Modeling Random Genomesclick to expand

We already know that the genome is not just a random strand of nucleotides; recall from “Finding a Motif in DNA” that motifs recur commonly across individuals and species. If a DNA motif occurs in many different organisms, then chances are good that it serves an important function.

At the same time, if you form a long enough DNA string, then you should theoretically be able to locate every possible short substring in the string. And genomes are very long; the human genome contains about 3.2 billion base pairs. As a result, when analyzing an unknown piece of DNA, we should try to ensure that a motif does not occur out of random chance.
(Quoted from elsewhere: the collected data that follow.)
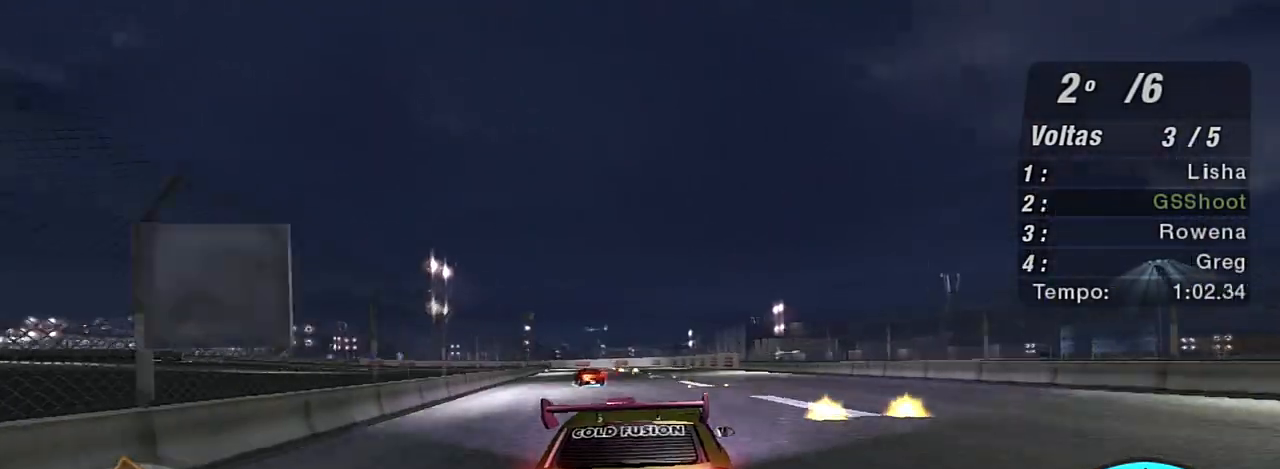
{"buttons": ["R2"], "left_stick": "center", "right_stick": "center", "events": [[100, "left_stick", "center"]]}
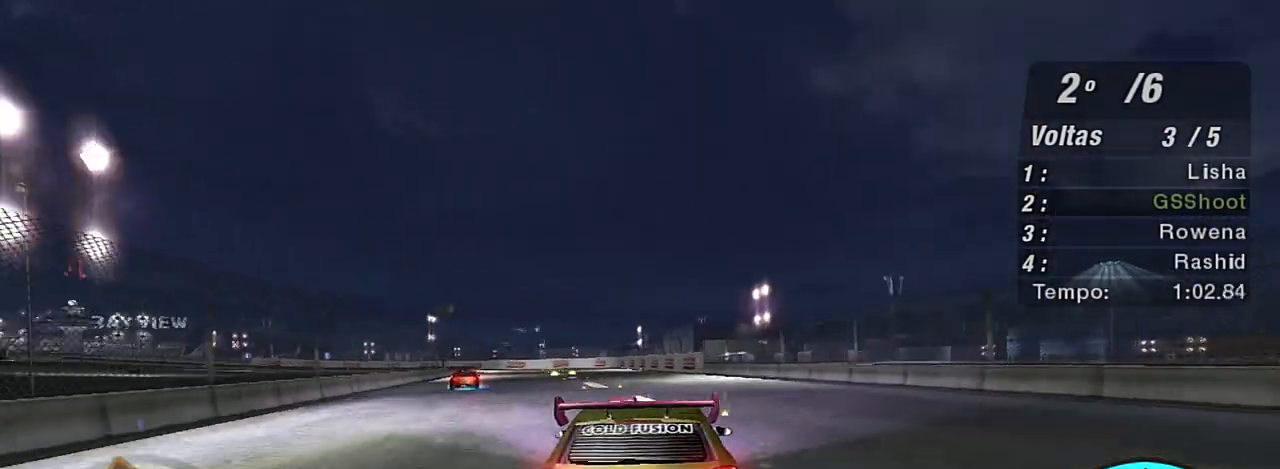
{"buttons": ["R2"], "left_stick": "up-left", "right_stick": "center", "events": [[33, "left_stick", "left"], [200, "left_stick", "center"], [467, "left_stick", "up-left"]]}
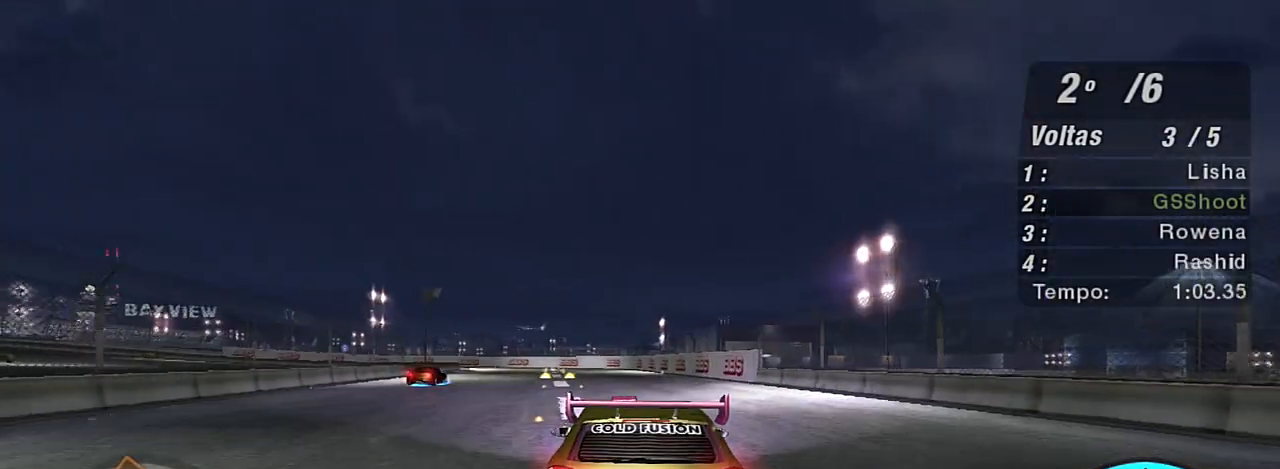
{"buttons": ["R2"], "left_stick": "center", "right_stick": "center", "events": [[100, "left_stick", "center"], [300, "left_stick", "left"], [501, "left_stick", "center"]]}
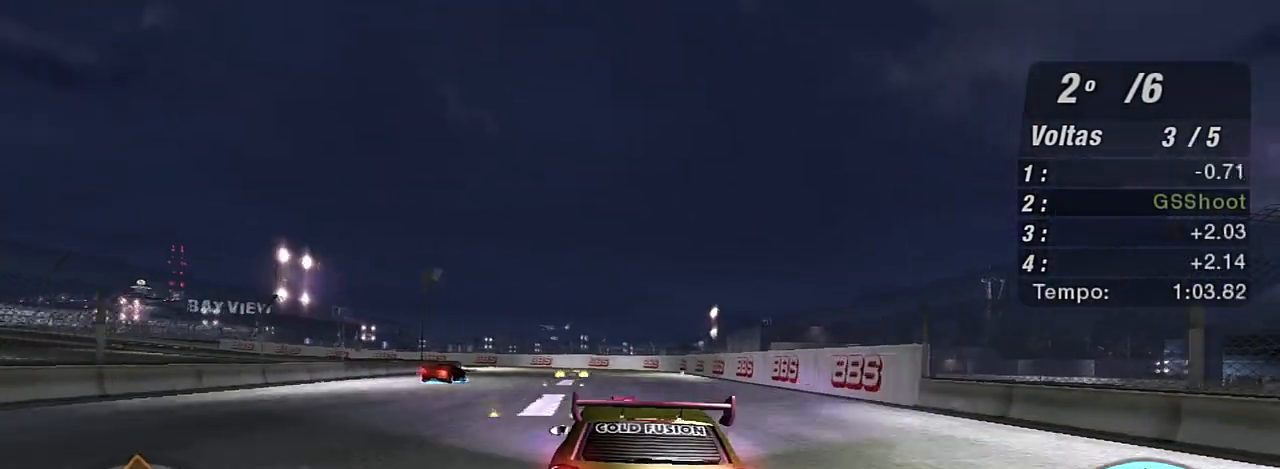
{"buttons": ["R2"], "left_stick": "center", "right_stick": "center", "events": []}
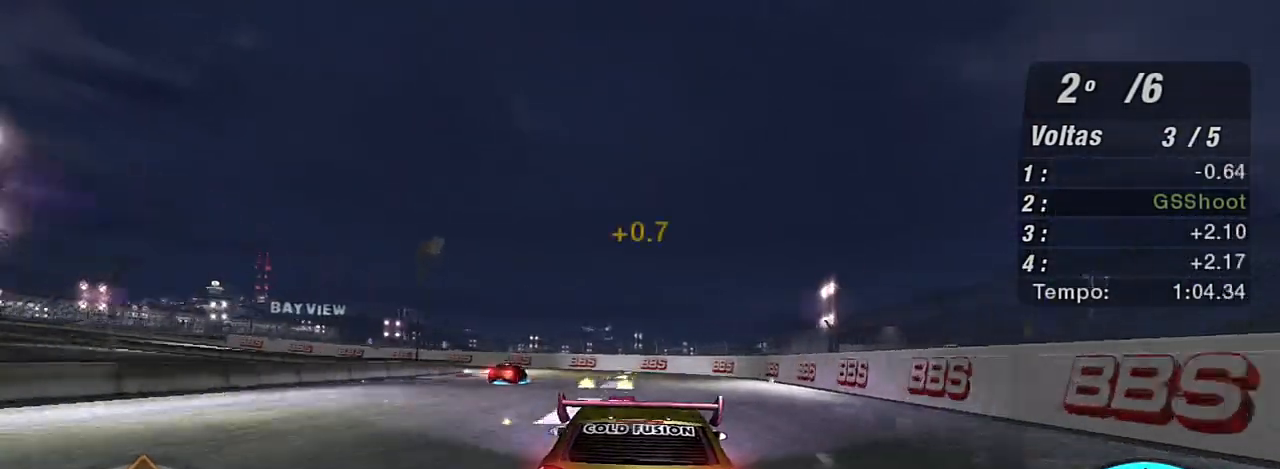
{"buttons": ["R1", "R2"], "left_stick": "left", "right_stick": "center", "events": [[267, "left_stick", "left"], [467, "R1", "down"]]}
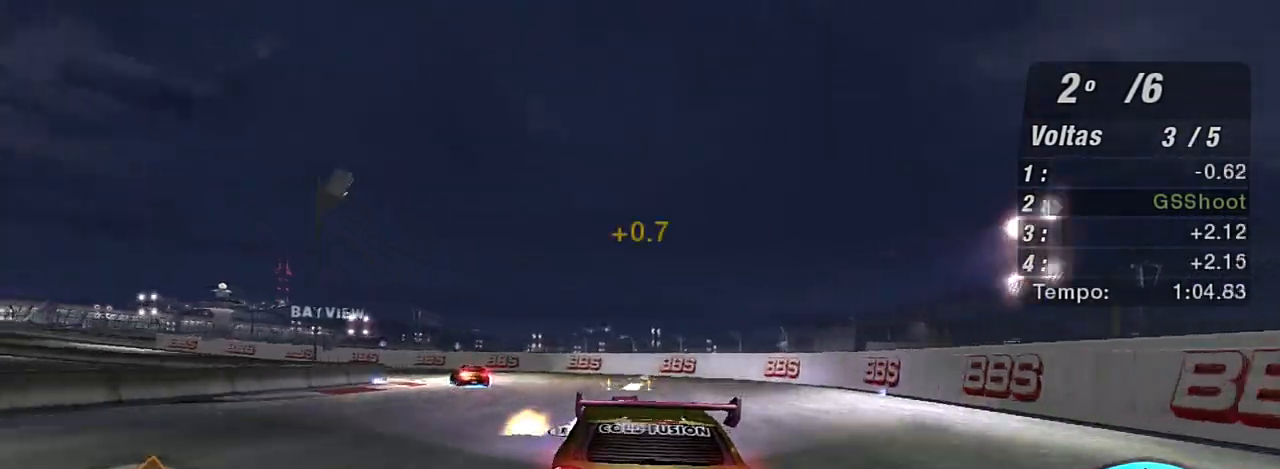
{"buttons": ["R2"], "left_stick": "left", "right_stick": "center", "events": [[66, "R1", "up"]]}
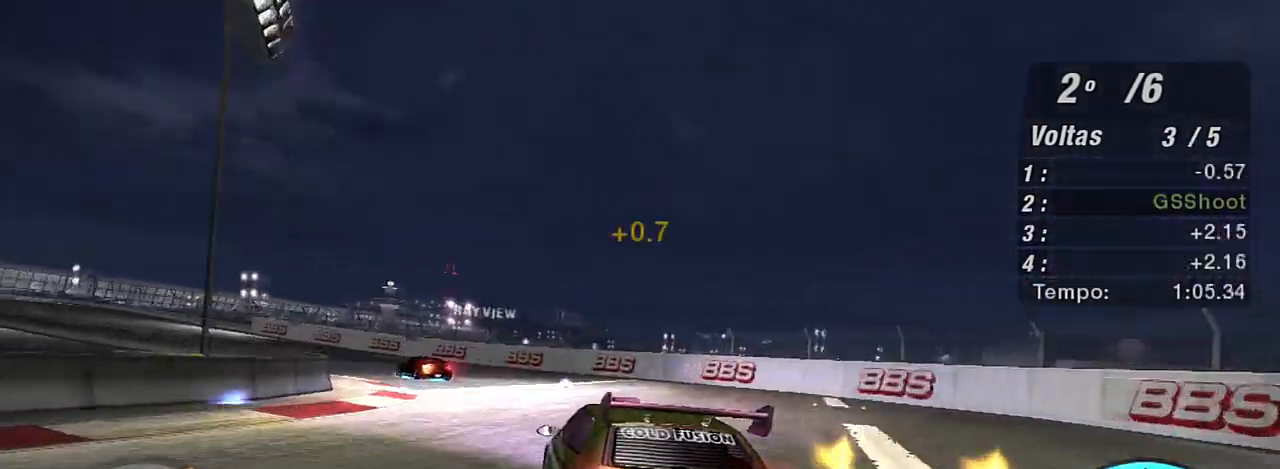
{"buttons": ["R2"], "left_stick": "left", "right_stick": "center", "events": []}
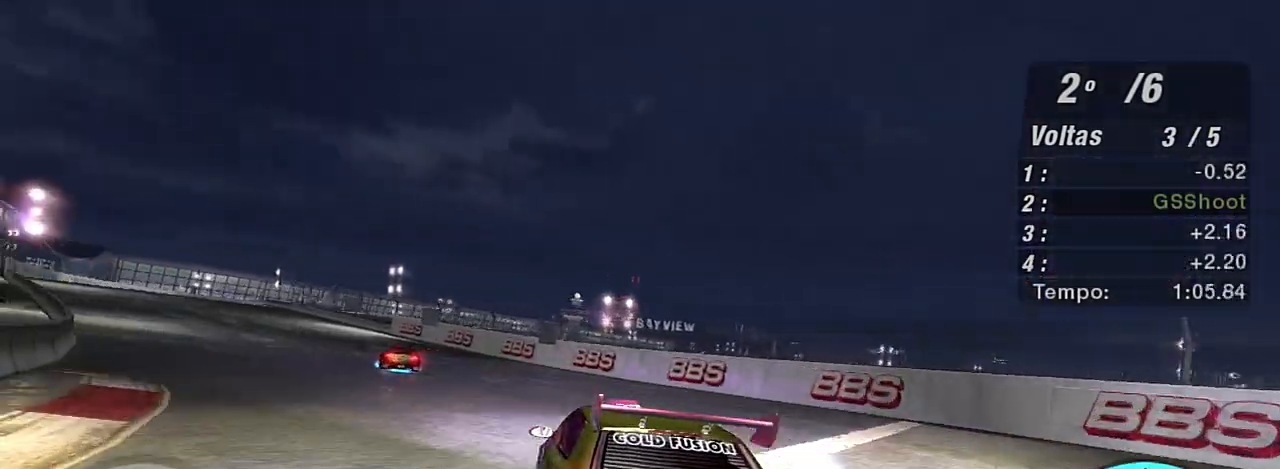
{"buttons": ["R2"], "left_stick": "left", "right_stick": "center", "events": []}
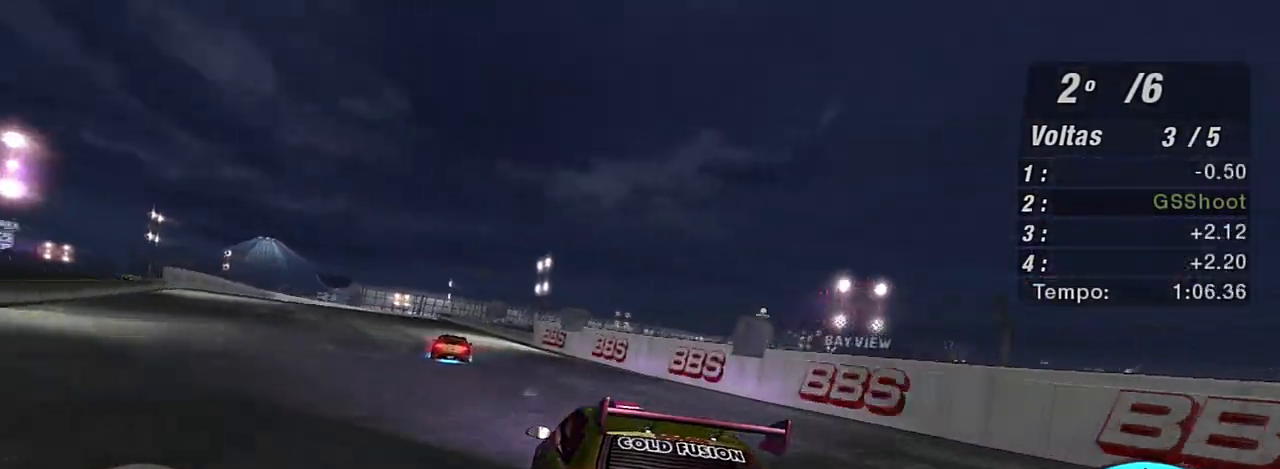
{"buttons": ["R2"], "left_stick": "up-left", "right_stick": "center", "events": [[167, "left_stick", "center"], [234, "left_stick", "left"], [501, "left_stick", "up-left"]]}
To conclude whether motifs are random or not, we need to quantify the likelihood of finding a given motif randomly. If a motif occurs randomly with high probability, then how can we really compare two organisms to begin with? In other words, all very short DNA strings will appear randomly in a genome, and very few long strings will appear; what is the critical motif length at which we can throw out random chance and conclude that a motif appears in a genome for a reason?

In this problem, our first step toward understanding random occurrences of strings is to form a simple model for constructing genomes randomly. We will then apply this model to a somewhat simplified exercise: calculating the probability of a given motif occurring randomly at a fixed location in the genome.

Problem

Figure 1. The graph of the common logarithm function of x. For a given x-value, the corresponding y-value is the exponent to which we must raise 10 to obtain x. Note that x-values between 0 and 1 get mapped to y-values between -infinity and 0.

An array is a structure containing an ordered collection of objects (numbers, strings, other arrays, etc.). We let $A[k]$ denote the $k$-th value in array $A$. You may like to think of an array as simply a matrix having only one row.

A random string is constructed so that the probability of choosing each subsequent symbol is based on a fixed underlying symbol frequency.

GC-content offers us natural symbol frequencies for constructing random DNA strings. If the GC-content is $x$, then we set the symbol frequencies of C and G equal to $\frac{x}{2}$ and the symbol frequencies of A and T equal to $\frac{1-x}{2}$. For example, if the GC-content is 40%, then as we construct the string, the next symbol is 'G'/'C' with probability 0.2, and the next symbol is 'A'/'T' with probability 0.3.

In practice, many probabilities wind up being very small. In order to work with small probabilities, we may plug them into a function that "blows them up" for the sake of comparison. Specifically, the common logarithm of $x$ (defined for $x > 0$ and denoted $\log_{10}(x)$) is the exponent to which we must raise 10 to obtain $x$.

See Figure 1 for a graph of the common logarithm function $y = \log_{10}(x)$. In this graph, we can see that the logarithm of $x$-values between 0 and 1 always winds up mapping to $y$-values between $-\infty$ and 0: $x$-values near 0 have logarithms close to $-\infty$, and $x$-values close to 1 have logarithms close to $0$. Thus, we will select the common logarithm as our function to "blow up" small probability values for comparison.

Given: A DNA string $s$ of length at most 100 bp and an array $A$ containing at most 20 numbers between 0 and 1.

Return: An array $B$ having the same length as $A$ in which $B[k]$ represents the common logarithm of the probability that a random string constructed with the GC-content found in $A[k]$ will match $s$ exactly.

Sample Dataset

ACGATACAA
0.129 0.287 0.423 0.476 0.641 0.742 0.783

Sample Output

-5.737 -5.217 -5.263 -5.360 -5.958 -6.628 -7.009

Hintclick to expand

One property of the logarithm function is that for any positive numbers $x$ and $y$, $\log_{10}(x \cdot y) = \log_{10}(x) + \log_{10}(y)$.